He wasn’t talking about the budget itself—he was talking about the documentation of the budget. He said:
One thing I have learned in business is you can’t make sound decisions with faulty information.
That’s why the first thing he’s going to do, if he gets elected, is have an audit done so that people can figure out where our money is going.
If that was the only thing he did, it would be a huge contribution, and enough reason to vote for him.
Contrast that with Cruz Bustamante, who evidently thinks he can fix a $38 billion deficit with $8 billion in new taxes and $5 billion in spending cuts. That doesn’t even add up. Cruz is offering only more of the same.

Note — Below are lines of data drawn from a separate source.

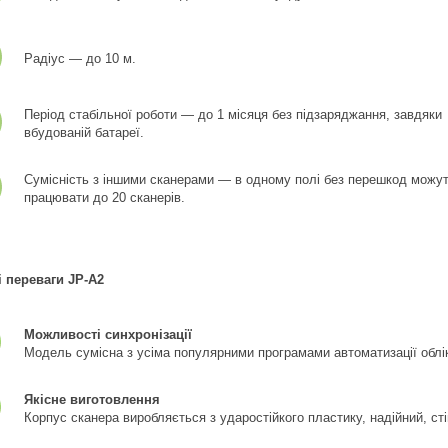
Радіус — до 10 м.
Період стабільної роботи — до 1 місяця без підзаряджання, завдяки
вбудованій батареї.
Сумісність з іншими сканерами — в одному полі без перешкод можу
працювати до 20 сканерів.
 переваги JP-A2
Можливості синхронізації
Модель сумісна з усіма популярними програмами автоматизації облік
Якісне виготовлення
Корпус сканера виробляється з ударостійкого пластику, надійний, ст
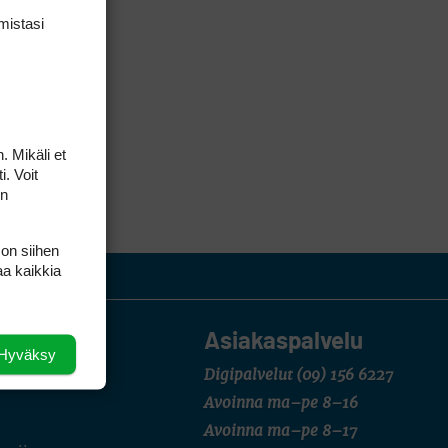
mis­tasi
. Mikäli et
i. Voit
on
 on siihen
aa kaikkia
Asiakaspalvelu
Hyväksy
Digipalvelut
(09) 156 6227
Avoinna ma–pe 8–16
Avoinna ma–pe 8–17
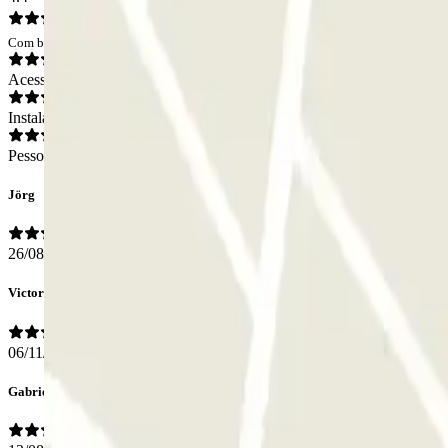
Com base em 18 opiniões
Acesso
Instalações
Pessoal
Jörg
26/08/2025
Victor
06/11/2024
Gabriela Patric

As in business, there is an advantage to being an outsider (in this case, Arnold and also his advisory team.) Sacramento has had an Alice in Wonderland quality about it for a long time.
The Schwarzenegger team can approach the audit task without being vulnerable to criticism that they were part of the problem. They can look at the problem without also looking over their shoulders.
While in an ideal world our next governor would have prior governmental experience, it's not clear that even a seasoned Sacramento hand (especially a Republican one) would have much of a leg up in this area.
Finally, the cleanup process itself promises to run counter to many special interests. Again, someone with no stake in prior decisions may be freer to propose efficiencies that will be painful to legislators on both sides of the aisle.